Verdächtig: Jeder Handynutzer

Während am 19. 2. 2011 die Demonstration gegen den Faschistenaufmarsch in Dresden lief, lief auch die Spitzelei auf Hochtouren: Unter dem Vorwand von Ermittlungen wegen Landfriedensbruchs wurden über 138.000 Datensätze von weit über zehntausend Handy-Nutzern in der Dresdener Südvorstadt über die Mobilfunk-Betreiber erhoben und bis heute gespeichert.

Und jeder, der am Nachmittag des 19. 2. dort sein Handy genutzt hat, ist im Computer der sächsischen Polizei gelandet – vom Anwohner über Demonstranten bis hin zu Ärzten, Rechtsanwälten usw.
Möglich macht dies die so genannte „Funkzellenauswertung“. Gespeichert und an die Polizei herausgegeben werden dabei alle Telefon-, SMS- oder Internet-Verbindungen über Handy, die in dieser Funkzelle abgewickelt werden. Angeordnet hatte diese Massenbespitzelung die Staatsanwaltschaft und die Polizei Dresden. Man ist versucht zu sagen: „Wenn Erich Mielke von der StaSi das noch hätte erleben dürfen ...“
Bekannt geworden ist dieser unglaubliche Skandal erst jetzt. Im Strafverfahren gegen einen Antifaschisten – Mitarbeiter der Bundestagsabgeordneten Sevim Dagdelen (Linkspartei) – wegen „Behinderung einer Demonstration“ finden sich solche gespeicherten Telefondaten. Diese sollten jetzt offenbar zur Kriminalisierung einer Vielzahl von Teilnehmern an der antifaschistischen Demonstration vom 19. 2. verwendet werden.
Selbst nach Einschätzung bürgerlicher Datenschützer und Juristen wie dem Bundesdatenschutzbeauftragten Schaar war die Aktion rechtswidrig. Nach massiven Protesten hat die Staatsanwaltschaft  Dresden inzwischen zurückgerudert. Die Daten sollen in Verfahren gegen Teilnehmer der Demonstration nicht mehr verwendet werden, wohl aber bei Ermittlungen wegen Landfriedensbruchs.   

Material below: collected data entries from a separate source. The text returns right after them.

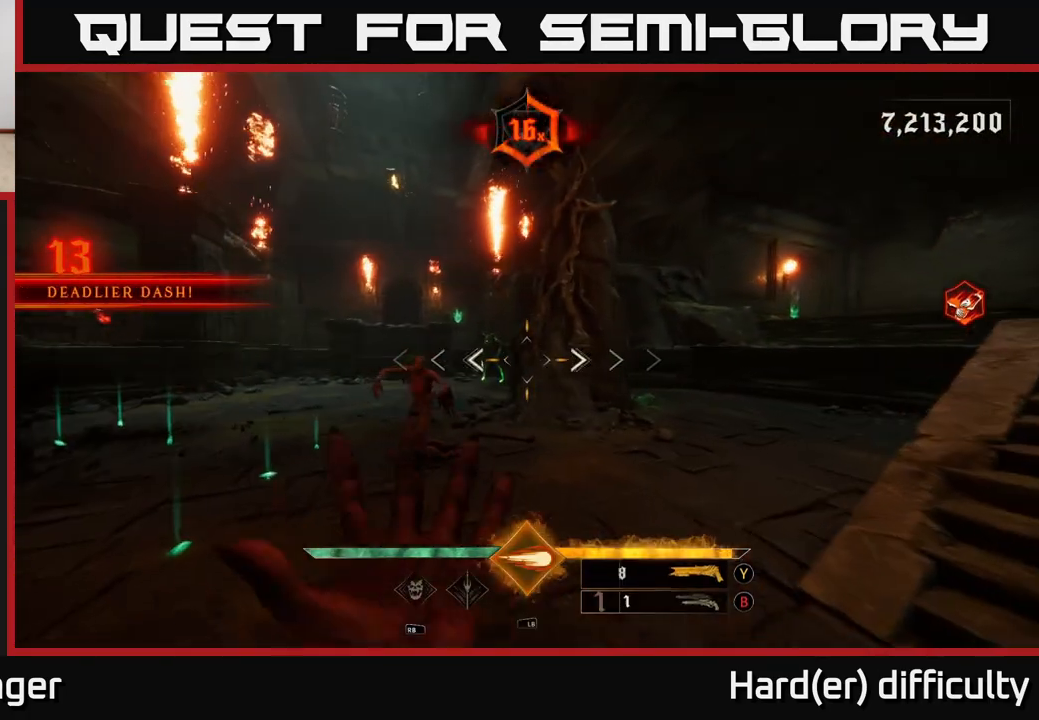
{"buttons": [], "left_stick": "up-left", "right_stick": "center", "events": [[367, "L1", "down"], [483, "L1", "up"]]}
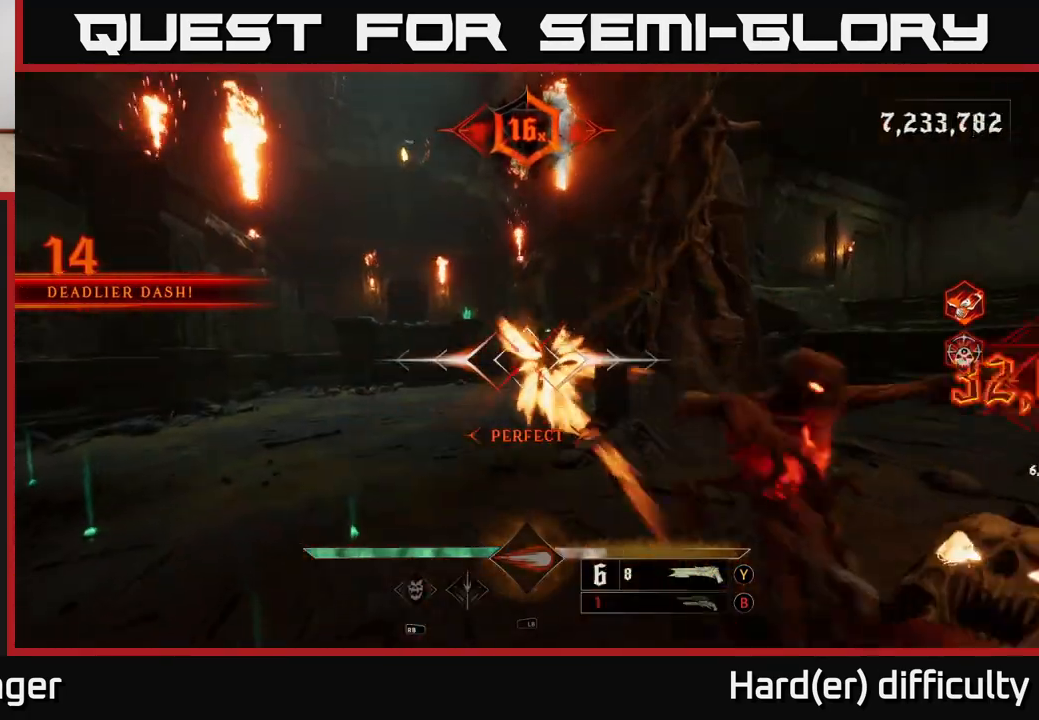
{"buttons": ["L2", "R2"], "left_stick": "up-left", "right_stick": "up", "events": [[317, "right_stick", "right"], [383, "L2", "down"], [450, "R2", "down"], [483, "right_stick", "up"]]}
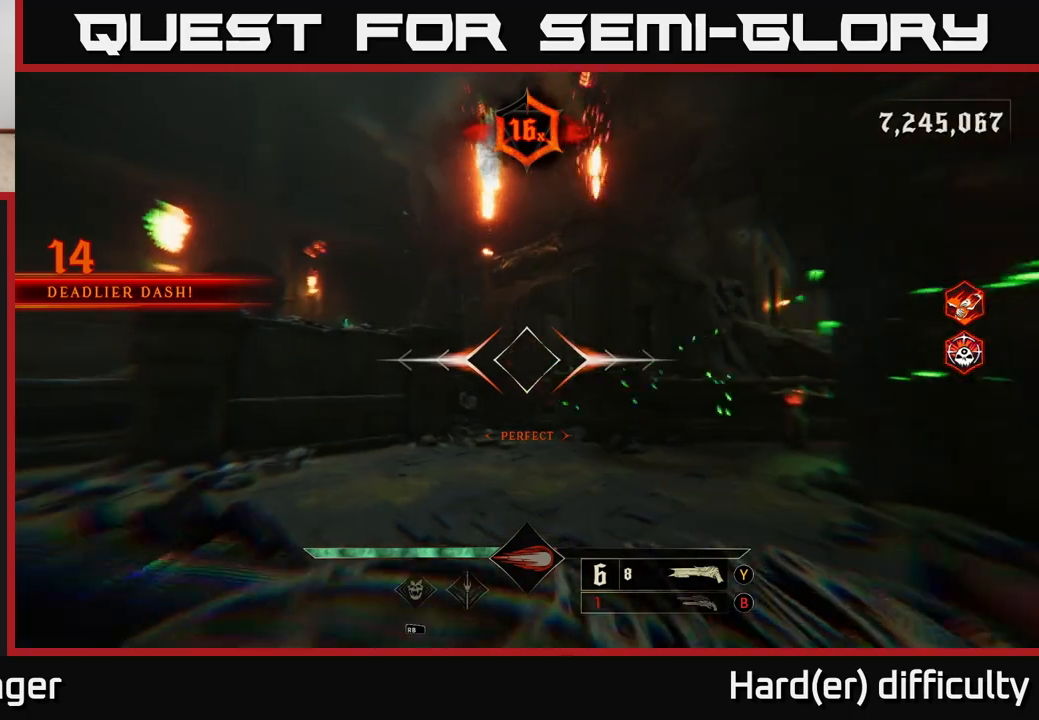
{"buttons": [], "left_stick": "left", "right_stick": "right", "events": [[17, "right_stick", "center"], [33, "L2", "up"], [33, "R2", "up"], [183, "left_stick", "left"], [267, "right_stick", "down-right"], [400, "right_stick", "right"]]}
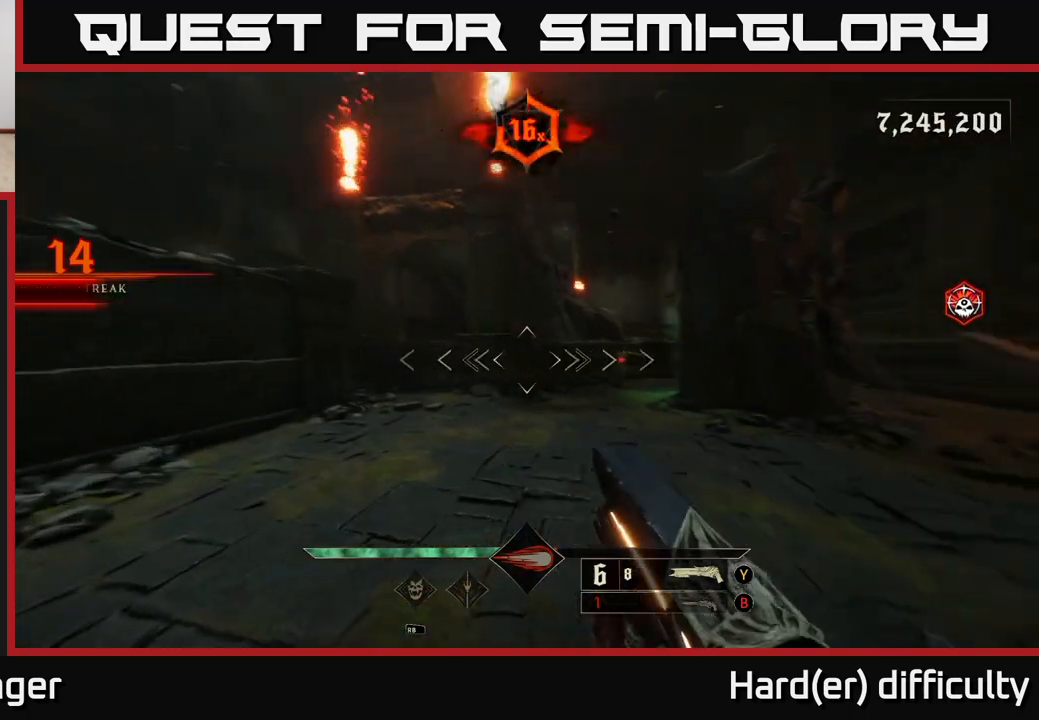
{"buttons": [], "left_stick": "center", "right_stick": "center", "events": [[17, "left_stick", "down-left"], [283, "R2", "down"], [300, "right_stick", "center"], [350, "R2", "up"], [350, "left_stick", "left"], [483, "left_stick", "center"]]}
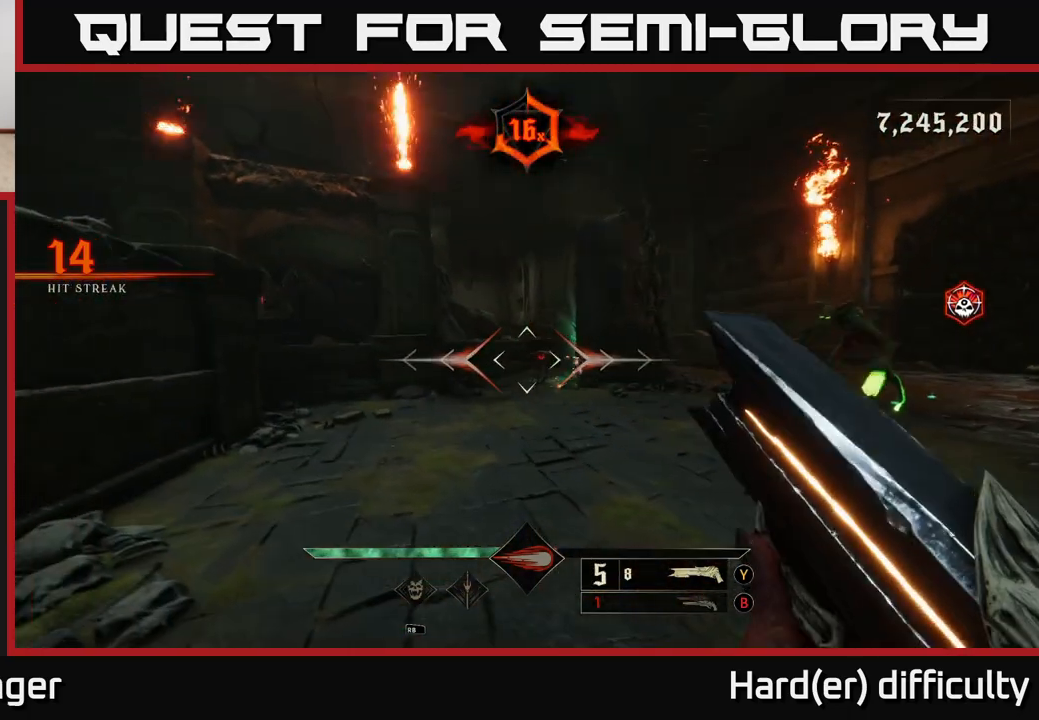
{"buttons": [], "left_stick": "center", "right_stick": "center", "events": [[83, "right_stick", "right"], [100, "left_stick", "down-left"], [250, "left_stick", "down-right"], [367, "right_stick", "center"], [400, "left_stick", "up"], [500, "left_stick", "center"]]}
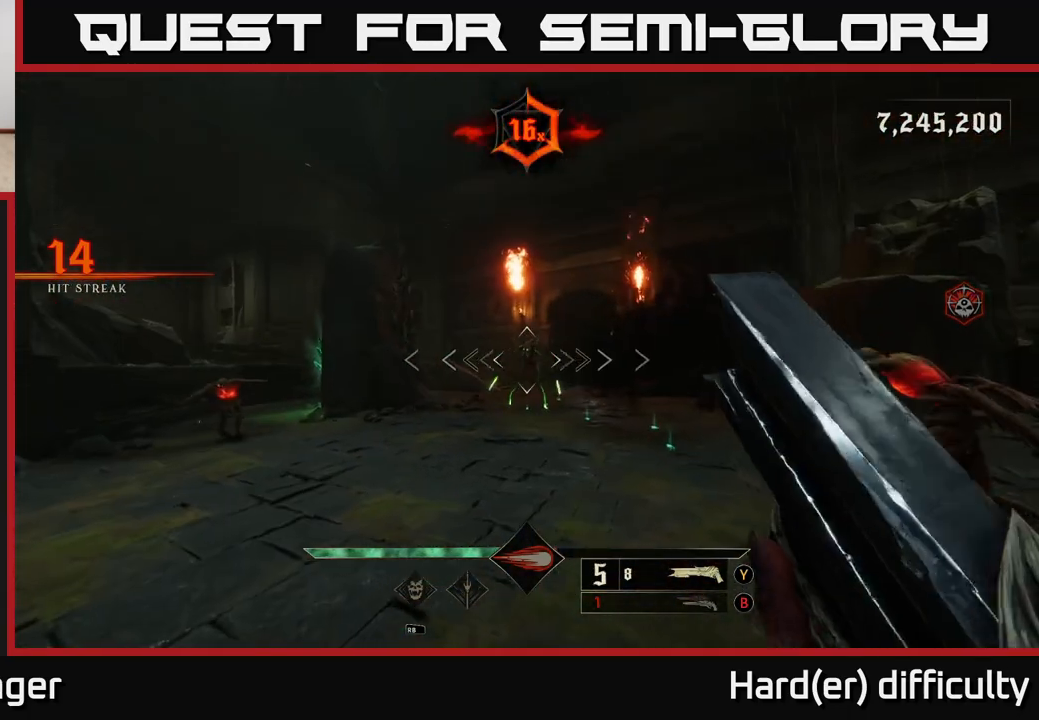
{"buttons": [], "left_stick": "left", "right_stick": "center", "events": [[233, "left_stick", "down"], [250, "R2", "down"], [317, "R2", "up"], [500, "left_stick", "left"]]}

Mit diesem skandalösen Vorgang ist der bisher größte Fall massenhafter Bespitzelung einer politischen Demonstration aufgeflogen. Inzwischen ist auch bekannt, dass dies kein Einzelfall ist. Bereits 2009 hat die sächsische Polizei bei
Ermittlungen wegen eines Brandanschlags auf Bundeswehr-LKW die Funkzellendaten tausender OBI-Baumarkt-Kunden ausgespäht und bis heute gespeichert, weil dort angeblich Material für Brandsätze gekauft worden sein soll.
Diese Bespitzelungsskandale strafen all diejenigen bürgerlichen Politiker Lügen, die uns bisher immer vormachen wollten, wer nichts zu verbergen habe, habe bei der Speicherung von Telefondaten auch nichts zu befürchten. Sie richte sich nur gegen „Terroristen und Kinderschänder“. Das Gegenteil ist offenbar der Fall: Wer sein Grundrecht auf Demonstrationsfreiheit wahrnimmt, zufällig im Bereich einer Demonstration wohnt oder auch nur im „falschen“ Baumarkt einkauft, findet sich in Computern der Polizei wieder.
Wenig Illusionen macht sich auch Dipl.-Ing. Stefan Köpsell, Experte für Datenschutz und Datensicherheit an der TU Dresden. „Technisch ist doch seit Jahren alles möglich. Aber offenbar müssen wir erst auf eine Art Daten-Fukushima warten, bevor die richtigen Schlüsse gezogen werden“, erklärte er gegenüber dem MDR.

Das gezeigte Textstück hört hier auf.